Activity: Retype the passage on cementing casing strings from "It is also known" to "and cementing operations.".

Source extract:
*** Begin section ***

It is also known to rotate casing strings to aid in distribution of cement along and about the casing string, however, the massive weight of the casing string tends to impede cement distribution. Further, in staged cementing, once secured in the wellbore, movement of the casing string is impeded. Casing swivels are known for de-coupling the upper portion of the casing string from the lower portions and are limited to rotation during displacement and cementing operations.

Applicant has a co-pending application for a positive cement placement tool, filed as PCT/CA2015/050236, published as WO015/143564 on Oct. 1, 2015, designating the US, and claiming priority of U.S. 61/971,345 filed Mar. 27, 2014, the subject matter of which is fully incorporated by reference herein. Applicant's positive cement placement tool utilizes a reciprocating action of the conveyance string to rotationally actuate a particular form of bladed centralizer to provide positive impetus to urge cement slurry about the conveyance string. Applicant's tool disclosed therein teaches driving rotation of the placement tool in a first direction during an upstroke of the conveyance string, and the rotation of the tool in an opposite direction during a downstroke of the conveyance string. The oscillating movement or bi-directional rotation of the tool provides positive or additional impetus for urging cement slurry about the conveyance string.

Applicant's positive cement placement tool utilizes reciprocation of the conveyance string, however, where a staging tool or other device for securing the casing string in the wellbore, such as a downhole packer, is set and cannot be moved, or where the staging tool is already cemented into the downhole portion of the wellbore, the operation of such a tool is impeded or discouraged.

*** End section ***

Saved entries:

*** Begin section ***

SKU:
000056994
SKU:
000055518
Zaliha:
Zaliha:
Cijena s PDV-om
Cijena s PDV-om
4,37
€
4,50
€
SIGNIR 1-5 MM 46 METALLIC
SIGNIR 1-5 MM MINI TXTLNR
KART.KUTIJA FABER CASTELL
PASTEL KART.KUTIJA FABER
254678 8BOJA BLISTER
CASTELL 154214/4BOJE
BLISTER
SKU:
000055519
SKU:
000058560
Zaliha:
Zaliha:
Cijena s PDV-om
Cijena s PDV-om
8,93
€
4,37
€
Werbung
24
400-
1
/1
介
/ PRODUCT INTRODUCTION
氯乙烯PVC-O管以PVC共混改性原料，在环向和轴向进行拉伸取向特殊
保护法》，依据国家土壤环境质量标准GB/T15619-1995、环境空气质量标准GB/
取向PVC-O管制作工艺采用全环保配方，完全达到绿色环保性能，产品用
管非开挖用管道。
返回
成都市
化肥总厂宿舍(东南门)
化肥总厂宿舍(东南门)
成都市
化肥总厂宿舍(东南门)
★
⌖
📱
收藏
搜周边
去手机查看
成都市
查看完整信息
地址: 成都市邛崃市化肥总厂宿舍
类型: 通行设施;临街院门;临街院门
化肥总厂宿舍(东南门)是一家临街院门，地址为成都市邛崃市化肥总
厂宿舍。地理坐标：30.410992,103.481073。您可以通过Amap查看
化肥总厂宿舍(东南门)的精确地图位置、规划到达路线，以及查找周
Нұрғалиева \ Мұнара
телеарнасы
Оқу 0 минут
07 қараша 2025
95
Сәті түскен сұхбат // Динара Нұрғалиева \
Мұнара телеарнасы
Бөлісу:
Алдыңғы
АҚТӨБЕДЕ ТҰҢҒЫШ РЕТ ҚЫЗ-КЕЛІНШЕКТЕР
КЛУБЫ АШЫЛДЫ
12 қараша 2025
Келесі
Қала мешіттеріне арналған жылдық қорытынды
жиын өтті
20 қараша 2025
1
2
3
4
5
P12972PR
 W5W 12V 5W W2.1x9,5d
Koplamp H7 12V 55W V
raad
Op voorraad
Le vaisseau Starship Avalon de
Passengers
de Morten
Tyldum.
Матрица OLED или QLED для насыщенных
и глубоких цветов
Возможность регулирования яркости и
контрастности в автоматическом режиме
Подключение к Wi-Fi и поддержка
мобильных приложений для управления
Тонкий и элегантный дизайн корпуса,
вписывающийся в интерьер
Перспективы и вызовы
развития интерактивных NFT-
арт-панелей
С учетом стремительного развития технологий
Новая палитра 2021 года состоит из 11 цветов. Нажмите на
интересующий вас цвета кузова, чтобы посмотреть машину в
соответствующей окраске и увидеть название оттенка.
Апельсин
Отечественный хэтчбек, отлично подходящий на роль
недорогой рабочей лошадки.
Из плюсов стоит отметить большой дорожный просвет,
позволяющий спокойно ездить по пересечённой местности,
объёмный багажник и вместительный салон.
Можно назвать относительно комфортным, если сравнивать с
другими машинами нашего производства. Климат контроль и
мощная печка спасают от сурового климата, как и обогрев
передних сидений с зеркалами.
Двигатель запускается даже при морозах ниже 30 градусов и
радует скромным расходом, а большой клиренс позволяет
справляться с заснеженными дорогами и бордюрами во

*** End section ***
*** Begin section ***

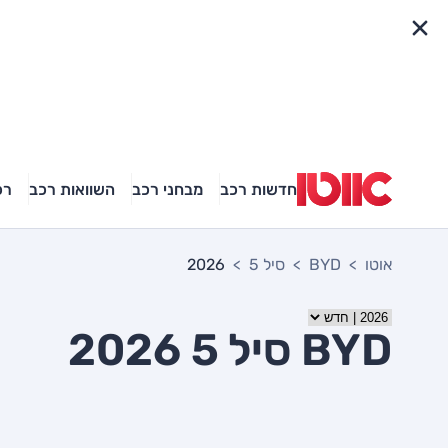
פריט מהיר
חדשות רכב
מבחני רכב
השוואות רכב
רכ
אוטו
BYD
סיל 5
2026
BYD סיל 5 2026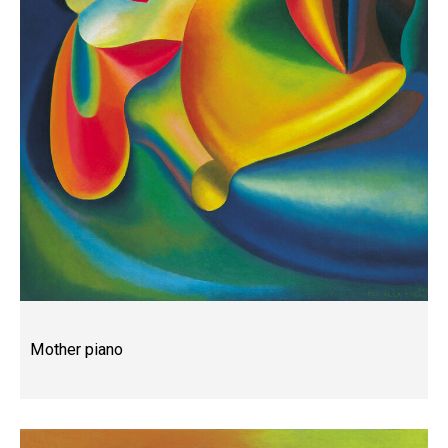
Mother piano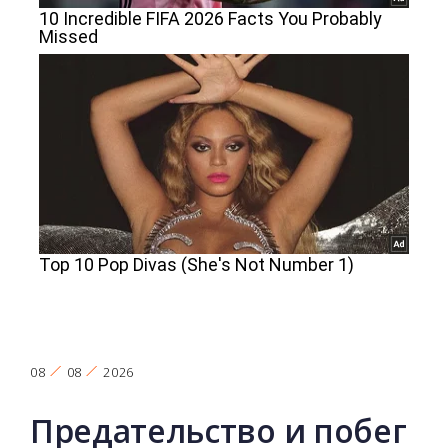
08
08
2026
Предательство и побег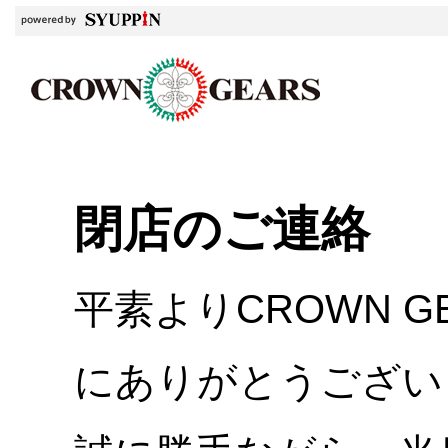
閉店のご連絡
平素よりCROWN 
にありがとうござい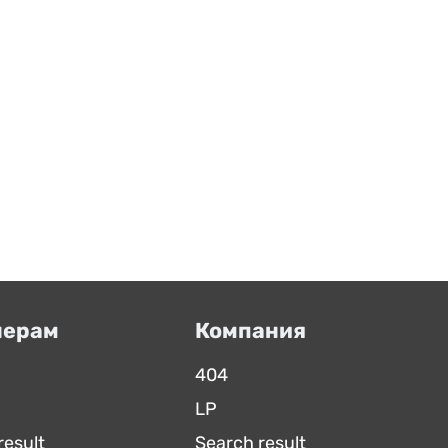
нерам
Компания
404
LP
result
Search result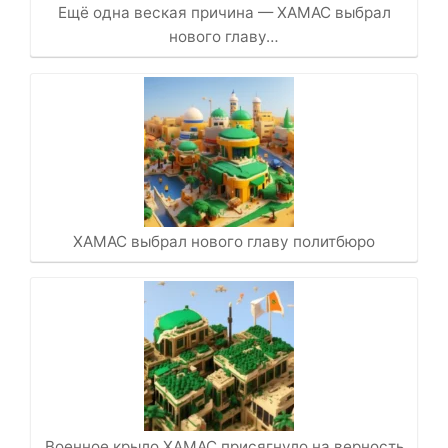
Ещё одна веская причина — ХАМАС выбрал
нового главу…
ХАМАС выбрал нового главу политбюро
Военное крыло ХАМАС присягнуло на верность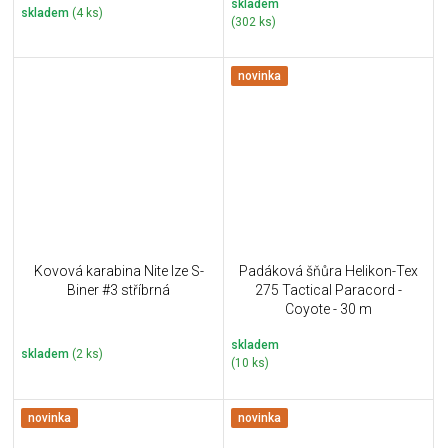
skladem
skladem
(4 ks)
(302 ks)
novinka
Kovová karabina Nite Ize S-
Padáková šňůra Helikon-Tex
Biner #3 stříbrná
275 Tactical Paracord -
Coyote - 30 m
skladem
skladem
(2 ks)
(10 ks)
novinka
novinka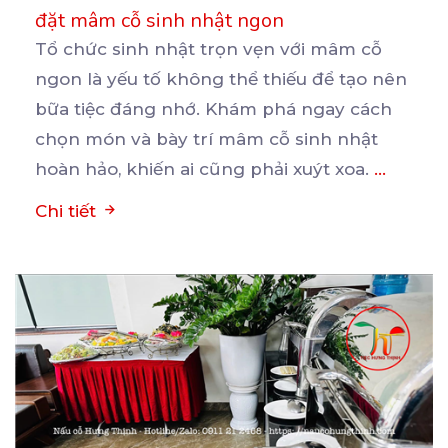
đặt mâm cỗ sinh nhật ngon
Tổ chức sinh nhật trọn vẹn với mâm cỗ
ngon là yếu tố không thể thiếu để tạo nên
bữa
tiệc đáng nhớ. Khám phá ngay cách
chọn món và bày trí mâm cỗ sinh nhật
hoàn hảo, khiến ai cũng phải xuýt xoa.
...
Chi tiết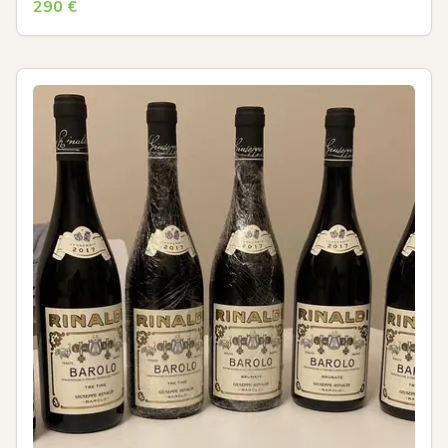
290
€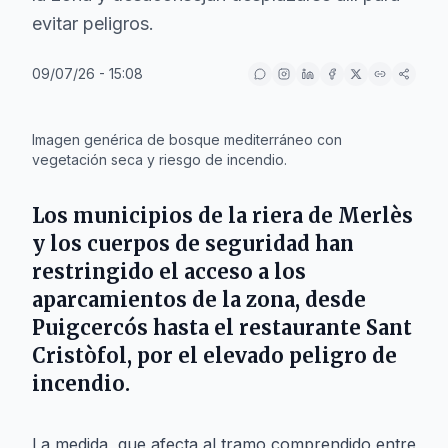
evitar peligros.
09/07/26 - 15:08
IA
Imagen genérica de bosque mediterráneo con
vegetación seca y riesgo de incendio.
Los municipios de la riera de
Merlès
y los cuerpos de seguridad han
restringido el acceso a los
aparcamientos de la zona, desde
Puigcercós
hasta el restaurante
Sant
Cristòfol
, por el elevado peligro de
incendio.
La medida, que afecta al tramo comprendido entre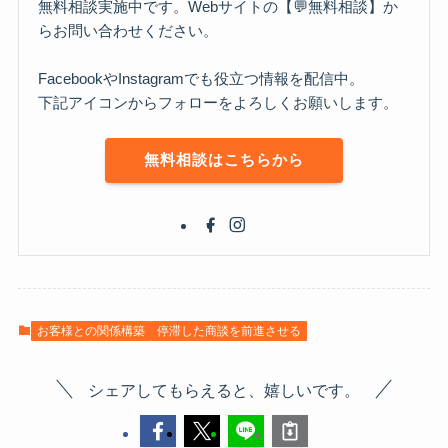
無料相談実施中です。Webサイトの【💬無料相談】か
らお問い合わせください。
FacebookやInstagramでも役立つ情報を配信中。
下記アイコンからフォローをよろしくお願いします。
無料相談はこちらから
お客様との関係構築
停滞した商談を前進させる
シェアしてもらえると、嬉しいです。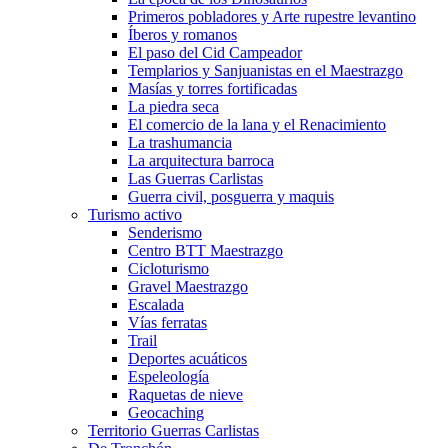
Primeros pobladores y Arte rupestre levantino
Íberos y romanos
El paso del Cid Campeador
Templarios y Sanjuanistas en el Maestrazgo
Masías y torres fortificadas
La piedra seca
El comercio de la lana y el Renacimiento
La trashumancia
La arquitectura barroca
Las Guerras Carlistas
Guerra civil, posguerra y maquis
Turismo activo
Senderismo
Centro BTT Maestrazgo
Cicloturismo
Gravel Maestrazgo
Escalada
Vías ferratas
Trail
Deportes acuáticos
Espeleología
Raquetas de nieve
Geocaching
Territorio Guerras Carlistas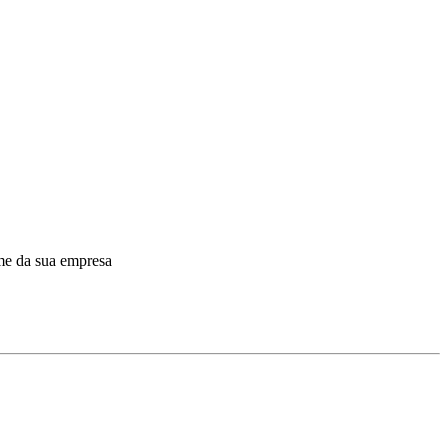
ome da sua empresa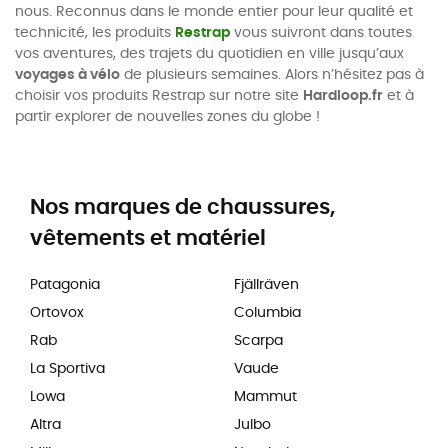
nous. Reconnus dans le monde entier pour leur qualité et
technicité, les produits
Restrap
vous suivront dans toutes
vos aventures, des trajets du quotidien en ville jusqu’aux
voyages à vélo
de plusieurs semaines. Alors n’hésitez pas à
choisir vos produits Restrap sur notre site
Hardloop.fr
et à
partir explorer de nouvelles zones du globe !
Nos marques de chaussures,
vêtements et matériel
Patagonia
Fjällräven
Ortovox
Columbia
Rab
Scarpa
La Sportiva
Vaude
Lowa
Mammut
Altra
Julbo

*** End section ***

Answer space:
It is also known to rotate casing strings to aid in distribution of cement along and about the casing string, however, the massive weight of the casing string tends to impede cement distribution. Further, in staged cementing, once secured in the wellbore, movement of the casing string is impeded. Casing swivels are known for de-coupling the upper portion of the casing string from the lower portions and are limited to rotation during displacement and cementing operations.